[MATERIAL FOR THIS TASK — start]

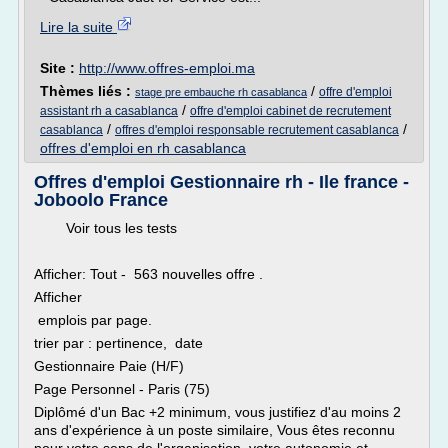
Lire la suite
Site :
http://www.offres-emploi.ma
Thèmes liés :
/
offre d'emploi
stage pre embauche rh casablanca
/
assistant rh a casablanca
offre d'emploi cabinet de recrutement
/
/
casablanca
offres d'emploi responsable recrutement casablanca
offres d'emploi en rh casablanca
Offres d'emploi Gestionnaire rh - Ile france -
Joboolo France
Voir tous les tests
Afficher: Tout - 563 nouvelles offre .
Afficher
emplois par page.
trier par : pertinence, date
Gestionnaire Paie (H/F)
Page Personnel - Paris (75)
Diplômé d'un Bac +2 minimum, vous justifiez d'au moins 2
ans d'expérience à un poste similaire, Vous êtes reconnu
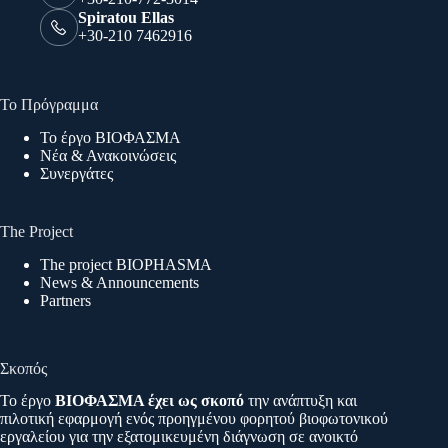
Spiratou Ellas
+30-210 7462916
Το Πρόγραμμα
Το έργο ΒΙΟΦΑΣΜΑ
Νέα & Ανακοινώσεις
Συνεργάτες
The Project
The project BIOPHASMA
News & Announcements
Partners
Σκοπός
Το έργο
ΒΙΟΦΑΣΜΑ έχει ως σκοπό
την ανάπτυξη και
πιλοτική εφαρμογή ενός προηγμένου φορητού βιοφωτονικού
εργαλείου για την εξατομικευμένη διάγνωση σε ανοικτό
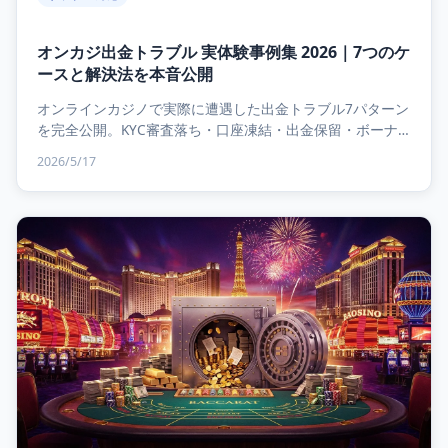
オンカジ出金トラブル 実体験事例集 2026｜7つのケ
ースと解決法を本音公開
オンラインカジノで実際に遭遇した出金トラブル7パターン
を完全公開。KYC審査落ち・口座凍結・出金保留・ボーナ
ス没収など、原因と対処法を実体験ベースで解説。...
2026/5/17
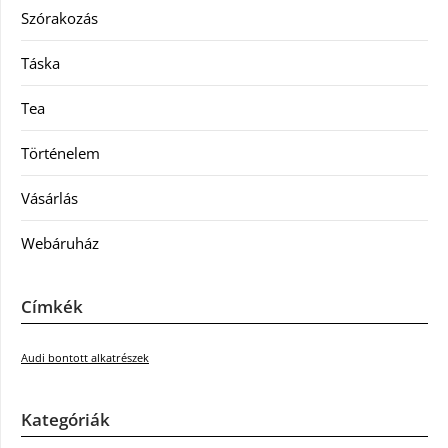
Szórakozás
Táska
Tea
Történelem
Vásárlás
Webáruház
Címkék
Audi bontott alkatrészek
Kategóriák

[MATERIAL FOR THIS TASK — finish]

# WHAT IS BEING ASKED:
Reproduce every line of text from all the records above, leaving the pictures out of your answer.

# TASK RESULT:
Lire la suite
Site :
http://www.offres-emploi.ma
Thèmes liés :
/
offre d'emploi
stage pre embauche rh casablanca
/
assistant rh a casablanca
offre d'emploi cabinet de recrutement
/
/
casablanca
offres d'emploi responsable recrutement casablanca
offres d'emploi en rh casablanca
Offres d'emploi Gestionnaire rh - Ile france -
Joboolo France
Voir tous les tests
Afficher: Tout - 563 nouvelles offre .
Afficher
emplois par page.
trier par : pertinence, date
Gestionnaire Paie (H/F)
Page Personnel - Paris (75)
Diplômé d'un Bac +2 minimum, vous justifiez d'au moins 2
ans d'expérience à un poste similaire, Vous êtes reconnu
Spiratou Ellas
+30-210 7462916
Το Πρόγραμμα
Το έργο ΒΙΟΦΑΣΜΑ
Νέα & Ανακοινώσεις
Συνεργάτες
The Project
The project BIOPHASMA
News & Announcements
Partners
Σκοπός
Το έργο
ΒΙΟΦΑΣΜΑ έχει ως σκοπό
την ανάπτυξη και
πιλοτική εφαρμογή ενός προηγμένου φορητού βιοφωτονικού
εργαλείου για την εξατομικευμένη διάγνωση σε ανοικτό
オンカジ出金トラブル 実体験事例集 2026｜7つのケ
ースと解決法を本音公開
オンラインカジノで実際に遭遇した出金トラブル7パターン
を完全公開。KYC審査落ち・口座凍結・出金保留・ボーナ
ス没収など、原因と対処法を実体験ベースで解説。...
2026/5/17
Szórakozás
Táska
Tea
Történelem
Vásárlás
Webáruház
Címkék
Audi bontott alkatrészek
Kategóriák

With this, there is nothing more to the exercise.